- [Problem statement]:
Word for word, transcribe the records that follow.

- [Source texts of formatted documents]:
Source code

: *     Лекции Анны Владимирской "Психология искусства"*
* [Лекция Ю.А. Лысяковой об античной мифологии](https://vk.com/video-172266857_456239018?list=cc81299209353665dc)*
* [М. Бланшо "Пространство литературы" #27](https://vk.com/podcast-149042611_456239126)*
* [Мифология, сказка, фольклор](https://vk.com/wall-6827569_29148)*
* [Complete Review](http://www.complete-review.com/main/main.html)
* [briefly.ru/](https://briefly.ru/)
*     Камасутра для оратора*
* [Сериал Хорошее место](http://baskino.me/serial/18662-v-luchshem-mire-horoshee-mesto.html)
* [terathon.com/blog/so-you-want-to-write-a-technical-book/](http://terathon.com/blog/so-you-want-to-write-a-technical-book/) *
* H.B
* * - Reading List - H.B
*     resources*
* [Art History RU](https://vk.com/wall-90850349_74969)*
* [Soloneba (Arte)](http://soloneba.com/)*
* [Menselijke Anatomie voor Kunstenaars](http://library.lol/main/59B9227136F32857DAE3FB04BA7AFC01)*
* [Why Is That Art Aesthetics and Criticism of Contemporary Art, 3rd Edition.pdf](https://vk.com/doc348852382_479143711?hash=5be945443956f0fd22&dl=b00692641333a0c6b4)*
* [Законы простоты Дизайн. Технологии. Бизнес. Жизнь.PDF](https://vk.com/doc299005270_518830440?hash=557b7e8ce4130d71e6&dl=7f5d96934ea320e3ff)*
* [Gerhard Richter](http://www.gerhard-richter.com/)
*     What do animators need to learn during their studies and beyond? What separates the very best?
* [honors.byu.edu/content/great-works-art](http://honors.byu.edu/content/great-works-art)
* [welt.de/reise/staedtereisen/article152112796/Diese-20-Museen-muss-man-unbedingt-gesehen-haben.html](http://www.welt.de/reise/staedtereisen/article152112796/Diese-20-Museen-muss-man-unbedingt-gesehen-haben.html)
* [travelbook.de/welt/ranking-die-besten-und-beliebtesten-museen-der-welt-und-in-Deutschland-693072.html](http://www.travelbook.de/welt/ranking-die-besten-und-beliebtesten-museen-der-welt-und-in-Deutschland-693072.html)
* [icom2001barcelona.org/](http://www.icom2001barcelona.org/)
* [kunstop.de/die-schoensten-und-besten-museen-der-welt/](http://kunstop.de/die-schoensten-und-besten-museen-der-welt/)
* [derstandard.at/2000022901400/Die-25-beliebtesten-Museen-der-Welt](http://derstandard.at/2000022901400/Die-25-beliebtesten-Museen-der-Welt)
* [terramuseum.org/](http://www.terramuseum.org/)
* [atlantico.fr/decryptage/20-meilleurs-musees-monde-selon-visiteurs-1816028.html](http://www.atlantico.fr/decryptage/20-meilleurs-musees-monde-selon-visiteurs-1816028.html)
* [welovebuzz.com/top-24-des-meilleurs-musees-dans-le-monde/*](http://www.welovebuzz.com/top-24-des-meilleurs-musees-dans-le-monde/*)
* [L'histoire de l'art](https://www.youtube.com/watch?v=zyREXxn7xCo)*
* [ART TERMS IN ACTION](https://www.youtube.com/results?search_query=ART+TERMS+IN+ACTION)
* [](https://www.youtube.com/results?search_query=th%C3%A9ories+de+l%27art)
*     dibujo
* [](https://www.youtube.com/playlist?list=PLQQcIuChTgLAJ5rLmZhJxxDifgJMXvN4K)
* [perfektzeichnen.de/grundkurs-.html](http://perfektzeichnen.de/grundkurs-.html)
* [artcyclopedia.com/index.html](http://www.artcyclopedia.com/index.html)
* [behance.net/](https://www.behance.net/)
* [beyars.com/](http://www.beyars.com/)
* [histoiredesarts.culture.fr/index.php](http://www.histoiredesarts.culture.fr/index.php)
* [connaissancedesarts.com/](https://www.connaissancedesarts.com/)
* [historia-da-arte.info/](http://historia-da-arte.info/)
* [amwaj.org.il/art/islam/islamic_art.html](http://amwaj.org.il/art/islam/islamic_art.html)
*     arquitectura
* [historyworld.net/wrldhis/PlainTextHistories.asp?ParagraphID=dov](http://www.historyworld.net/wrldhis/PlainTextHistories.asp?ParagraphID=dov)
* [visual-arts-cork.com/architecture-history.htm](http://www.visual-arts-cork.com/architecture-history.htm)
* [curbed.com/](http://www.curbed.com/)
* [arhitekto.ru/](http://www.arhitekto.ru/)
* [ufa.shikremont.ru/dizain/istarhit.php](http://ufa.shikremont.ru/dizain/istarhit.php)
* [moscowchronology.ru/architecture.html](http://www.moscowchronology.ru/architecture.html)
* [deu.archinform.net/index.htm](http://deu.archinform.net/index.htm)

- [The completed task]:
Source code

: *     Лекции Анны Владимирской "Психология искусства"*
* [Лекция Ю.А. Лысяковой об античной мифологии](https://vk.com/video-172266857_456239018?list=cc81299209353665dc)*
* [М. Бланшо "Пространство литературы" #27](https://vk.com/podcast-149042611_456239126)*
* [Мифология, сказка, фольклор](https://vk.com/wall-6827569_29148)*
* [Complete Review](http://www.complete-review.com/main/main.html)
* [briefly.ru/](https://briefly.ru/)
*     Камасутра для оратора*
* [Сериал Хорошее место](http://baskino.me/serial/18662-v-luchshem-mire-horoshee-mesto.html)
* [terathon.com/blog/so-you-want-to-write-a-technical-book/](http://terathon.com/blog/so-you-want-to-write-a-technical-book/) *
* H.B
* * - Reading List - H.B
*     resources*
* [Art History RU](https://vk.com/wall-90850349_74969)*
* [Soloneba (Arte)](http://soloneba.com/)*
* [Menselijke Anatomie voor Kunstenaars](http://library.lol/main/59B9227136F32857DAE3FB04BA7AFC01)*
* [Why Is That Art Aesthetics and Criticism of Contemporary Art, 3rd Edition.pdf](https://vk.com/doc348852382_479143711?hash=5be945443956f0fd22&dl=b00692641333a0c6b4)*
* [Законы простоты Дизайн. Технологии. Бизнес. Жизнь.PDF](https://vk.com/doc299005270_518830440?hash=557b7e8ce4130d71e6&dl=7f5d96934ea320e3ff)*
* [Gerhard Richter](http://www.gerhard-richter.com/)
*     What do animators need to learn during their studies and beyond? What separates the very best?
* [honors.byu.edu/content/great-works-art](http://honors.byu.edu/content/great-works-art)
* [welt.de/reise/staedtereisen/article152112796/Diese-20-Museen-muss-man-unbedingt-gesehen-haben.html](http://www.welt.de/reise/staedtereisen/article152112796/Diese-20-Museen-muss-man-unbedingt-gesehen-haben.html)
* [travelbook.de/welt/ranking-die-besten-und-beliebtesten-museen-der-welt-und-in-Deutschland-693072.html](http://www.travelbook.de/welt/ranking-die-besten-und-beliebtesten-museen-der-welt-und-in-Deutschland-693072.html)
* [icom2001barcelona.org/](http://www.icom2001barcelona.org/)
* [kunstop.de/die-schoensten-und-besten-museen-der-welt/](http://kunstop.de/die-schoensten-und-besten-museen-der-welt/)
* [derstandard.at/2000022901400/Die-25-beliebtesten-Museen-der-Welt](http://derstandard.at/2000022901400/Die-25-beliebtesten-Museen-der-Welt)
* [terramuseum.org/](http://www.terramuseum.org/)
* [atlantico.fr/decryptage/20-meilleurs-musees-monde-selon-visiteurs-1816028.html](http://www.atlantico.fr/decryptage/20-meilleurs-musees-monde-selon-visiteurs-1816028.html)
* [welovebuzz.com/top-24-des-meilleurs-musees-dans-le-monde/*](http://www.welovebuzz.com/top-24-des-meilleurs-musees-dans-le-monde/*)
* [L'histoire de l'art](https://www.youtube.com/watch?v=zyREXxn7xCo)*
* [ART TERMS IN ACTION](https://www.youtube.com/results?search_query=ART+TERMS+IN+ACTION)
* [](https://www.youtube.com/results?search_query=th%C3%A9ories+de+l%27art)
*     dibujo
* [](https://www.youtube.com/playlist?list=PLQQcIuChTgLAJ5rLmZhJxxDifgJMXvN4K)
* [perfektzeichnen.de/grundkurs-.html](http://perfektzeichnen.de/grundkurs-.html)
* [artcyclopedia.com/index.html](http://www.artcyclopedia.com/index.html)
* [behance.net/](https://www.behance.net/)
* [beyars.com/](http://www.beyars.com/)
* [histoiredesarts.culture.fr/index.php](http://www.histoiredesarts.culture.fr/index.php)
* [connaissancedesarts.com/](https://www.connaissancedesarts.com/)
* [historia-da-arte.info/](http://historia-da-arte.info/)
* [amwaj.org.il/art/islam/islamic_art.html](http://amwaj.org.il/art/islam/islamic_art.html)
*     arquitectura
* [historyworld.net/wrldhis/PlainTextHistories.asp?ParagraphID=dov](http://www.historyworld.net/wrldhis/PlainTextHistories.asp?ParagraphID=dov)
* [visual-arts-cork.com/architecture-history.htm](http://www.visual-arts-cork.com/architecture-history.htm)
* [curbed.com/](http://www.curbed.com/)
* [arhitekto.ru/](http://www.arhitekto.ru/)
* [ufa.shikremont.ru/dizain/istarhit.php](http://ufa.shikremont.ru/dizain/istarhit.php)
* [moscowchronology.ru/architecture.html](http://www.moscowchronology.ru/architecture.html)
* [deu.archinform.net/index.htm](http://deu.archinform.net/index.htm)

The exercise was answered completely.